For most, they first stepped foot into a boxing gym to improve their fitness. For some, the sport stuck.
“I used to watch videos with my dad of old Tyson fights before I even knew who was fighting,” Roberts said.
“But the first time went to the gym, I fell in love with it.
"I always knew I wanted to compete and take it as far as I could.
"I love the technique, the tactics, the art of it. I like the pysicality. I've always been drawn to those kind of sports - lifting, rugby - is that a bit weird?
"But I do think every girl should be able to throw a few punches.
“To actually get in the ring, it can be quite intimidating. A lot of girls do the classes for fitness but the thought of actually hitting someone in the face is a big thing.
"Until you do it few times.”
Female fighting’s figurehead, Rousey had a different kind of clarifying moment imposed upon her last month.
Her loss to Holm ensured there are no longer any delusions to her grandeur.
The biggest female athlete on the planet may already no longer be the best. But in July the former Olympic judoka will headline what stands to be among the highest-paid rematches in fighting history, of any discipline, and of any gender.
It’s a big statement in the prizefighting game – which more than any other professional sport embraces the uncomfortable relationship between the fan’s back pocket and the direction it takes.
From those who organise fight cards, to the clubs and casino and sports halls that host them, to the trainers that coach and select the fighters, the bottom line looms large.
Who will sell?
It’s an uneasy standard hangs that over everything.
And the consensus is that, by and large, fight fans are not interested in bouts by fought by female boxers. They do not, by extension, pay, in a sport where livelihoods and mortgage payments often already hang on a judge’s call, a lucky punch.
While the hope is that the rising tide of Rousey and the MMA – there were more than 1 million pay-per-view subscribers for her fight in Dec, the second-highest of all time – raises all ships, it remains almost impossible for the next generation of Rouseys or Holms or Adams’ to see a woman box on TV in the UK.
Those young fighters are there however.
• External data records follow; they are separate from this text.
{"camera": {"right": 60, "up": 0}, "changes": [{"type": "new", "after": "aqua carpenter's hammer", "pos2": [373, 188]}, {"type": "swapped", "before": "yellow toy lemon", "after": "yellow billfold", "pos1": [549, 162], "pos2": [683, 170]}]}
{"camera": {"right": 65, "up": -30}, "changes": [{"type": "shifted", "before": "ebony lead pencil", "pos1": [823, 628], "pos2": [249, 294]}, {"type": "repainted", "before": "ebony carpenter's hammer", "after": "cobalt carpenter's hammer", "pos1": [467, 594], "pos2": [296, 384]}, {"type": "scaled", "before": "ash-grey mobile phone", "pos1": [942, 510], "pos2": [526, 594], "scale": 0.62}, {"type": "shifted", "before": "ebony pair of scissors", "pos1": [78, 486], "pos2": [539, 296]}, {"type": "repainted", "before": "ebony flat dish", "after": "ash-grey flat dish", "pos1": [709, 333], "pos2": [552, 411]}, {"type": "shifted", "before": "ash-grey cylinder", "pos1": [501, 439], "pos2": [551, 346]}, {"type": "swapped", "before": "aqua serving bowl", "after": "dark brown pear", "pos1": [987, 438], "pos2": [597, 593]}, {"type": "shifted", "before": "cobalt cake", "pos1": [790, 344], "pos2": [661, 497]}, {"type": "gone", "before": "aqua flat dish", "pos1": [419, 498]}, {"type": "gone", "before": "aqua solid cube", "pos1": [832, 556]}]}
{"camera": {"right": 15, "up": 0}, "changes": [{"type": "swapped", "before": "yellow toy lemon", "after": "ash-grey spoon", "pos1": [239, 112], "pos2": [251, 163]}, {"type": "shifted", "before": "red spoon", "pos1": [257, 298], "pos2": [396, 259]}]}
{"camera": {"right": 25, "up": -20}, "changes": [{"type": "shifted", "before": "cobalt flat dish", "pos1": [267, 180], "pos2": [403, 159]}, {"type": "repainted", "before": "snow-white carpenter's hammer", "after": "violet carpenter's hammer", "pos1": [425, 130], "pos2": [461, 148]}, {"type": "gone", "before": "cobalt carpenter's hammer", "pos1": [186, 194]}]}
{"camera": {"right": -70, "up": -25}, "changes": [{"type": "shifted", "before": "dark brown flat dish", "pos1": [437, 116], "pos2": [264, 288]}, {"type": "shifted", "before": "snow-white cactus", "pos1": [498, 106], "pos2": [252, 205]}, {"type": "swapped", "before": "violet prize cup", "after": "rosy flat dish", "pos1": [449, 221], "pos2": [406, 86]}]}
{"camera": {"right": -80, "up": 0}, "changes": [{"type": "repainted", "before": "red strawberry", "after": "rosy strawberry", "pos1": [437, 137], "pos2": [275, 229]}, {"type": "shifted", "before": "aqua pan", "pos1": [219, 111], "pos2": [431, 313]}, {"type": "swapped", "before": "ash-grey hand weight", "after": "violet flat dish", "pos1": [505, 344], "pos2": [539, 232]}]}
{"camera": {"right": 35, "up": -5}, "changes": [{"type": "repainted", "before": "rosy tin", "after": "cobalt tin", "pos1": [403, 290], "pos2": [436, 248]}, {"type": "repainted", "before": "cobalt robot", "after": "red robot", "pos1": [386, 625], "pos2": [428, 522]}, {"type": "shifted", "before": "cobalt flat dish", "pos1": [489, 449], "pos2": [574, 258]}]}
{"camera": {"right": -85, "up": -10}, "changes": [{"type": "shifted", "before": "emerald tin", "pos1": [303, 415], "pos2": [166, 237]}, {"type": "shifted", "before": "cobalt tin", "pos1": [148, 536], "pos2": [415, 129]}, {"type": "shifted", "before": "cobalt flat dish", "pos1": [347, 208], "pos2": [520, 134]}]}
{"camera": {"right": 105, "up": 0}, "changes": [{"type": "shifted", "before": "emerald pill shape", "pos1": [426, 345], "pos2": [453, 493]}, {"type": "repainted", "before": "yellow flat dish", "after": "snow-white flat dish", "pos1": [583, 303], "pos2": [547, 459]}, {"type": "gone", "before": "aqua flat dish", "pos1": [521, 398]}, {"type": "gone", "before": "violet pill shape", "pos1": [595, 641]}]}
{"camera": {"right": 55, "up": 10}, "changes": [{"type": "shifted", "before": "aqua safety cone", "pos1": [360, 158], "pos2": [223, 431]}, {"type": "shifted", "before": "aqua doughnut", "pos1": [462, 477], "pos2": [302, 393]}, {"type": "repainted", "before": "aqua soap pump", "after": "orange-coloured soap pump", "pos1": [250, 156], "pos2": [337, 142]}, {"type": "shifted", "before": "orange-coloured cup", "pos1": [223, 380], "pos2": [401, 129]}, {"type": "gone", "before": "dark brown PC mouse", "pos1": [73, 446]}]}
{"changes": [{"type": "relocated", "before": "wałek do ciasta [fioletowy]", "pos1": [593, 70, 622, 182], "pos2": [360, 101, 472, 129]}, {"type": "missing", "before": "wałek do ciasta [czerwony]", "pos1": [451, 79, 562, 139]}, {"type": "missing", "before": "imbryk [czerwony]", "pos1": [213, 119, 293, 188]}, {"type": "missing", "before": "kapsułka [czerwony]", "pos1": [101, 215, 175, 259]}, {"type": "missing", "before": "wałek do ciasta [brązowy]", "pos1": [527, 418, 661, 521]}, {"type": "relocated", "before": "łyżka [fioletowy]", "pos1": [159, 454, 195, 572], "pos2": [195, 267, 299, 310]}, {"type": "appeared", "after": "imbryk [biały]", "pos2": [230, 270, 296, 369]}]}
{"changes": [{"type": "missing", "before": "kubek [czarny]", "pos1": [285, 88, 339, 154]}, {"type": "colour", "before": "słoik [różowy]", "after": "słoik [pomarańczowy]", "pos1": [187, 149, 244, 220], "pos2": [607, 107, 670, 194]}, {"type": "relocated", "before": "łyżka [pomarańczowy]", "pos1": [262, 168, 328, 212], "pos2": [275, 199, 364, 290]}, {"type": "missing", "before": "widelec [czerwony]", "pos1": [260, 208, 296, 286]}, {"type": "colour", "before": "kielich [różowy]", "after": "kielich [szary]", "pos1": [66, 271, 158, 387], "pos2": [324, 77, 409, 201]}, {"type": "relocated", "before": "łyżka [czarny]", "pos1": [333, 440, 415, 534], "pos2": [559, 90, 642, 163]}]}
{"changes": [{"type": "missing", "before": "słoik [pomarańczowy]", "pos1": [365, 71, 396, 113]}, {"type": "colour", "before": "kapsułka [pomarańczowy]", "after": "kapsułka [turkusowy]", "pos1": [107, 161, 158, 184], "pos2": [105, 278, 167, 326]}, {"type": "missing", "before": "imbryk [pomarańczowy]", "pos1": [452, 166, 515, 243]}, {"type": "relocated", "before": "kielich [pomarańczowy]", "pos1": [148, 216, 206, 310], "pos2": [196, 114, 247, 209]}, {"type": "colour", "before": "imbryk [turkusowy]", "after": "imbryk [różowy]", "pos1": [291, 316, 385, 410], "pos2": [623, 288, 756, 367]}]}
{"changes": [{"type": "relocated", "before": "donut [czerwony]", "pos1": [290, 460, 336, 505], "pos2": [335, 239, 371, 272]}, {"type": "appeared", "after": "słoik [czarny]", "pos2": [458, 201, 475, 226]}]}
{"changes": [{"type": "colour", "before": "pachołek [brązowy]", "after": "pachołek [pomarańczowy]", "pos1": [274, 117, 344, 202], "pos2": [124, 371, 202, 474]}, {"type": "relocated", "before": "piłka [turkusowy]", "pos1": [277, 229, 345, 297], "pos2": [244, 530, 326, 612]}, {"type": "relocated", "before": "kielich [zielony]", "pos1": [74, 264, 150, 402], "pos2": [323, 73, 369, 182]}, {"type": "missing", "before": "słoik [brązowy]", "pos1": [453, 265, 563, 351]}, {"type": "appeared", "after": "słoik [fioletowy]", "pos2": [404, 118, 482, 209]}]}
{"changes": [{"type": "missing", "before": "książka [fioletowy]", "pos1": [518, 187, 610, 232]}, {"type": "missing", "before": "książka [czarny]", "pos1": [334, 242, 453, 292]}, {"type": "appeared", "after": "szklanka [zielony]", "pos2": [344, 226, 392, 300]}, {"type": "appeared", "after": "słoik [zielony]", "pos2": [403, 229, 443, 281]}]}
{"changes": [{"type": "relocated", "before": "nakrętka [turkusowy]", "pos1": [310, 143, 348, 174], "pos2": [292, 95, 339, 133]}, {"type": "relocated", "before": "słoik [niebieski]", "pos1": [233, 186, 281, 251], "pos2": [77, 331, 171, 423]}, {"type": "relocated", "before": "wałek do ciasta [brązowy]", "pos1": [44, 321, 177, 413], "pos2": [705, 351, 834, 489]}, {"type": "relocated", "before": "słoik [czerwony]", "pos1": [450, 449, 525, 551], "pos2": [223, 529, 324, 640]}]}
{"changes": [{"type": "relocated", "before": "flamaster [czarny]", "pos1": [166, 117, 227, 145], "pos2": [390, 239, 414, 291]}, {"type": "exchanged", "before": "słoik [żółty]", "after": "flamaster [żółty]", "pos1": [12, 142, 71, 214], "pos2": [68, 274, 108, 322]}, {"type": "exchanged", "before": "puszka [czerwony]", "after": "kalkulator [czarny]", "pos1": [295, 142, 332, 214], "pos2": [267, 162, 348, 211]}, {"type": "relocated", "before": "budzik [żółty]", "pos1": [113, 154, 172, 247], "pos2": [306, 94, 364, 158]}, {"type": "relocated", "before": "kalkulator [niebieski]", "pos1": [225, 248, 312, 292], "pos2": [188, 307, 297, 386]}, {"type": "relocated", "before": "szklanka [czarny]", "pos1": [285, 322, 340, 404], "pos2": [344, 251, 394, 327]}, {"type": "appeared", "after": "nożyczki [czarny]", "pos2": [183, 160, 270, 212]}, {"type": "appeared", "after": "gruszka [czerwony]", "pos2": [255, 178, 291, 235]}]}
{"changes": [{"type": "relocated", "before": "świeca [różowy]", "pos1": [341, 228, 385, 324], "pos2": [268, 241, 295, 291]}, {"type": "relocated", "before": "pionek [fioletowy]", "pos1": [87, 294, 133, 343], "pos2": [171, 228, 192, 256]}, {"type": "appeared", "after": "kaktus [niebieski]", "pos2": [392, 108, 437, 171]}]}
And in many ways, more resilient because of the obstacles they face.
Between the absence of prominent female figures within boxing (Roberts has never encountered a female coach), the societal pressures pushing them away from a sport that until 1996 was prohibitively masculine at the professional level, and the lack of opponents, if you are in the sport, it is not by accident.
If you are a young woman who boxes, you really want to do it.
Inspire A Generation was the motto of London 2012, and it half-succeeded. There is growing number of young women up and down the country turning to boxing gyms.
But there remains a real disconnect between each level of boxing – from Anna to Rhiannon to Nicola to Ronda – and the sport owes it to the current influx, to showcase its own Amir Khans and Anthony Joshuas, to show in Robert’s words that there is a way to “climb the ladder”.